Açlığı oruçla doyuranlar
Ramazan ayı vedaya hazırlanıyor. Gelişinde sevinç yükünü yüklendiği gibi, gidişinde de hüzün yükünü yükleniyor. Kaç Ramazanlık ömrümüz var şu dünyada? Her...
Ramazan ayı vedaya hazırlanıyor.
Gelişinde sevinç yükünü yüklendiği gibi, gidişinde de hüzün yükünü yükleniyor. Kaç Ramazanlık ömrümüz var şu dünyada?
Her ömrünü tamamlayan Ramazan aslında bizim ömrümüze bir çentik atıp gidiyor.
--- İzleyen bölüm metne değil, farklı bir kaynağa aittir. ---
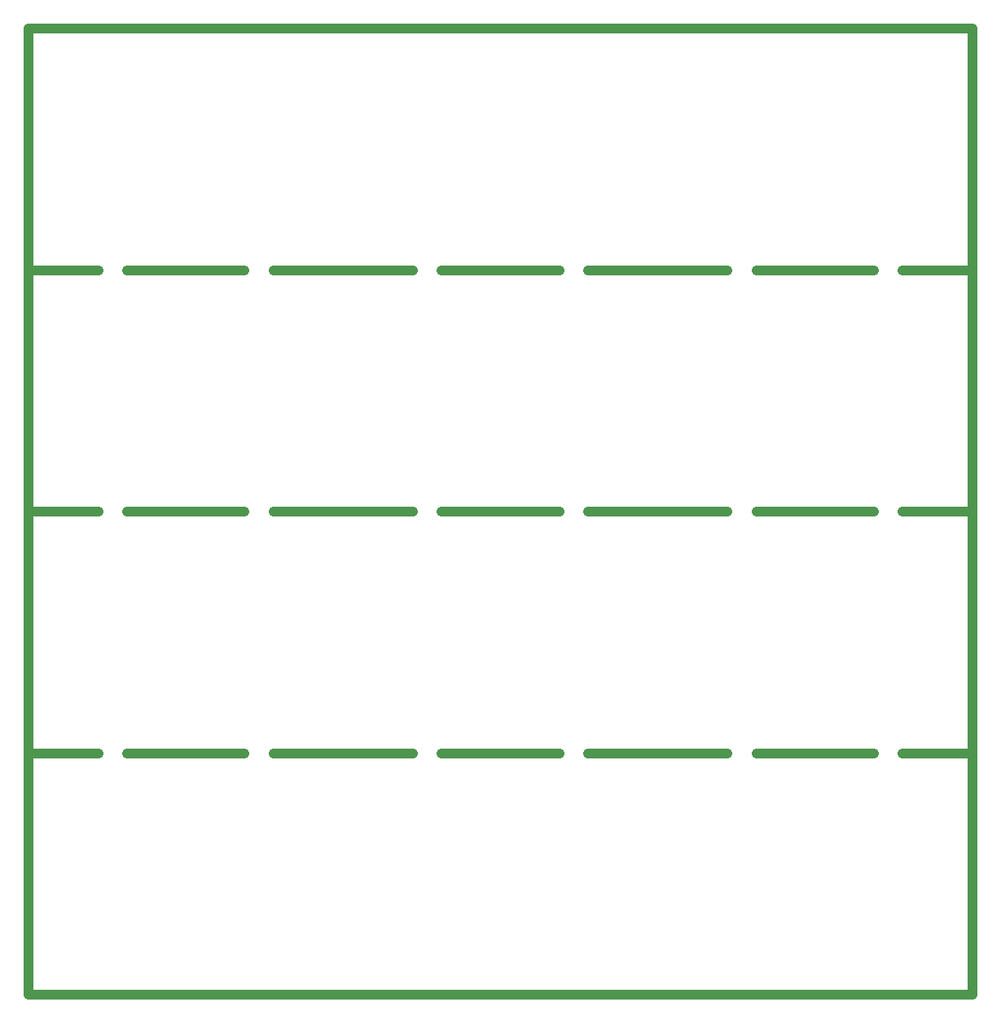
<source format=gbr>
G04 (created by PCBNEW (2013-04-01 BZR 4056)-testing) date Tue 02 Apr 2013 12:46:50 AM CEST*
%MOIN*%
G04 Gerber Fmt 3.4, Leading zero omitted, Abs format*
%FSLAX34Y34*%
G01*
G70*
G90*
G04 APERTURE LIST*
%ADD10C,0.006*%
%ADD11C,0.0393701*%
G04 APERTURE END LIST*
G54D10*
G54D11*
X29547Y-32578D02*
X34350Y-32578D01*
X35531Y-32578D02*
X41240Y-32578D01*
X42421Y-32578D02*
X47224Y-32578D01*
X48405Y-32578D02*
X54114Y-32578D01*
X55295Y-32578D02*
X60098Y-32578D01*
X61279Y-32578D02*
X64133Y-32578D01*
X28366Y-32578D02*
X25511Y-32578D01*
X28366Y-42460D02*
X25511Y-42460D01*
X55295Y-42460D02*
X60098Y-42460D01*
X48405Y-42460D02*
X54114Y-42460D01*
X42421Y-42460D02*
X47224Y-42460D01*
X35531Y-42460D02*
X41240Y-42460D01*
X29547Y-42460D02*
X34350Y-42460D01*
X61279Y-42460D02*
X64133Y-42460D01*
X61279Y-52342D02*
X64133Y-52342D01*
X29547Y-52342D02*
X34350Y-52342D01*
X35531Y-52342D02*
X41240Y-52342D01*
X42421Y-52342D02*
X47224Y-52342D01*
X48405Y-52342D02*
X54114Y-52342D01*
X55295Y-52342D02*
X60098Y-52342D01*
X28366Y-52342D02*
X25511Y-52342D01*
X64133Y-22696D02*
X64133Y-62224D01*
X64133Y-62224D02*
X25511Y-62224D01*
X25511Y-62224D02*
X25511Y-22696D01*
X25511Y-22696D02*
X64133Y-22696D01*
X54114Y-52342D02*
X54114Y-52342D01*
X55295Y-52342D02*
X55295Y-52342D01*
X60098Y-52342D02*
X60098Y-52342D01*
X61279Y-52342D02*
X61279Y-52342D01*
X60098Y-32578D02*
X60098Y-32578D01*
X61279Y-32578D02*
X61279Y-32578D01*
X54114Y-32578D02*
X54114Y-32578D01*
X55295Y-32578D02*
X55295Y-32578D01*
X54114Y-42460D02*
X54114Y-42460D01*
X55295Y-42460D02*
X55295Y-42460D01*
X60098Y-42460D02*
X60098Y-42460D01*
X61279Y-42460D02*
X61279Y-42460D01*
X28366Y-52342D02*
X28366Y-52342D01*
X29547Y-52342D02*
X29547Y-52342D01*
X34350Y-52342D02*
X34350Y-52342D01*
X35531Y-52342D02*
X35531Y-52342D01*
X34350Y-32578D02*
X34350Y-32578D01*
X35531Y-32578D02*
X35531Y-32578D01*
X28366Y-32578D02*
X28366Y-32578D01*
X29547Y-32578D02*
X29547Y-32578D01*
X28366Y-42460D02*
X28366Y-42460D01*
X29547Y-42460D02*
X29547Y-42460D01*
X34350Y-42460D02*
X34350Y-42460D01*
X35531Y-42460D02*
X35531Y-42460D01*
X47224Y-42460D02*
X47224Y-42460D01*
X48405Y-42460D02*
X48405Y-42460D01*
X41240Y-42460D02*
X41240Y-42460D01*
X42421Y-42460D02*
X42421Y-42460D01*
X41240Y-32578D02*
X41240Y-32578D01*
X42421Y-32578D02*
X42421Y-32578D01*
X47224Y-32578D02*
X47224Y-32578D01*
X48405Y-32578D02*
X48405Y-32578D01*
X47224Y-52342D02*
X47224Y-52342D01*
X48405Y-52342D02*
X48405Y-52342D01*
X41240Y-52342D02*
X41240Y-52342D01*
X42421Y-52342D02*
X42421Y-52342D01*
M02*

</source>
Bir uyanma ayı olarak kaldı hafızamda Ramazan.
İnsan oruçlu olduğu zamanlar daha çok farkına varıyor teğet geçtiği şeylerin.
Nefsi arzular manevi hasletlerin önünden çekiyor.
Oruç tutmanın her zamankinden çok daha yaralarımıza merhem olduğu bir çağdayız.
Bitmek bilmeyen arzular, sönmeyen ihtiras ateşi, haz düşkünlüğü oruçla haddini biliyor.
Yemeden içmeden durmak, yeme içmenin işgal ettiği alanlara kendini gösterme fırsatı tanıyor.
Yeme içme ve fizyolojik ihtiyaçlar insanının sindirim sistemini kontrolsüzleştirip duyarsızlaştırıyor. Sosyal felaketleri, toplumsal erozyonları da rahatlıkla sindirir hale geliyoruz.
Adaletsizlik, yoksulluk, kanaatsizlik, kapitalizm, komşusu açken kendisi tok sabahlayan insanların varlığı kimseyi rahatsız etmiyor.